A Thanksgiving column
Am I thankful Walmart got thumbs down? Not really
Am I thankful that four members of the City Council voted to shoot down the Walmart expansion? Not really. I admire their chutzpah, and I enjoyed a tingle of schadenfreude when little ol’ Chico managed to bite the butt of the corporate world’s biggest bully, but I’m not sure the council’s decision would have made much of a difference to the shape and texture of the town whichever way it had gone. We’re talking about a single grocery store, after all.
That said, I don’t think much case can be made that the expansion was needed. Groceries are a zero-sum game. Chicoans aren’t going to buy more of them just because a new store has opened up, and who drives to another town to buy groceries? The ice cream would melt before you got home.
That means the total number of groceries sold—and grocery jobs—stays about the same. Walmart would have created jobs and business only by taking them from other local stores.

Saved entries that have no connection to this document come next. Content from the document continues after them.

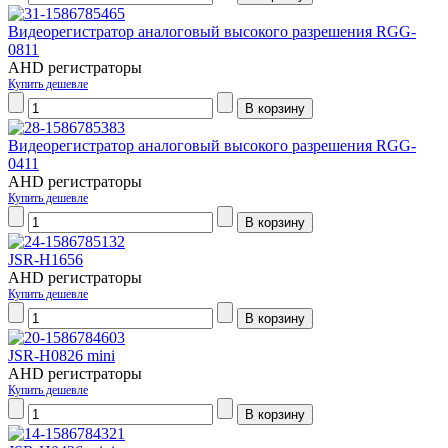
Видеорегистратор аналоговый высокого разрешения RGG-
0811
AHD регистраторы
Купить дешевле
Видеорегистратор аналоговый высокого разрешения RGG-
0411
AHD регистраторы
Купить дешевле
JSR-H1656
AHD регистраторы
Купить дешевле
JSR-H0826 mini
AHD регистраторы
Купить дешевле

Nor do I buy the idea, touted by Walmart backers, that nixing the expansion will scare away other interested parties who’d like to build their own big boxes in Chico. They’ll look around at all the big-box stores the council has approved in recent years and understand that Walmart was a unique case.
I am thankful, however, for a couple of other things the council has done recently. One is the new bikeway from One-Mile to East First Street. It’s now the last leg of my commute through Lower Park to work every morning, and it makes the ride so much more enjoyable. Plus it ends virtually at the back door of the CN&R offices! Thanks, guys.

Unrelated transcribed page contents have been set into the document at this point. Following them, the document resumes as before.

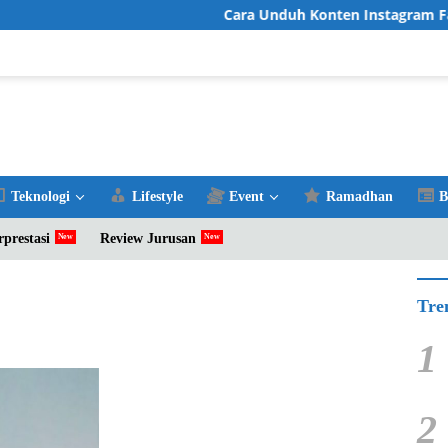
Cara Unduh Konten Instagram Favo
Teknologi
Lifestyle
Event
Ramadhan
B
rprestasi
Review Jurusan
Tre
1
2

I’m also grateful for the roundabouts on Manzanita Avenue, and that the council was willing to listen to the folks who were opposed to putting a four-lane thoroughfare through there to connect Bruce Road and East Avenue. I live in the Pleasant Valley High School neighborhood and use Manzanita often, and I can attest that traffic moves through there very smoothly now.
Brian Mickelson, a city traffic engineer, told me the roundabouts pose a problem for the occasional drunk driver but otherwise are highly popular, judging by calls to City Hall. The long rush-hour queues to get through the Vallombrosa intersection are a thing of the past, he said, and there hasn’t been a single T-bone crash since the roundabouts went in.
I’m also grateful for this column. It’s a rare privilege to be able to speak so directly to so many North State readers. I keep that thought in mind every time I sit down to write it, and look forward to getting your responses, whether pro or con.
It’s Thanksgiving, so readers will forgive me, I hope, if I also mention something that has nothing to do with them but means everything to me—that is, how thankful I am for my wife, Denise Fleming, who is beautiful and talented beyond measure and who challenges me in all the good ways; and my kids, Evan, Sophie and Liam Speer, three people who make me proud to be their dad.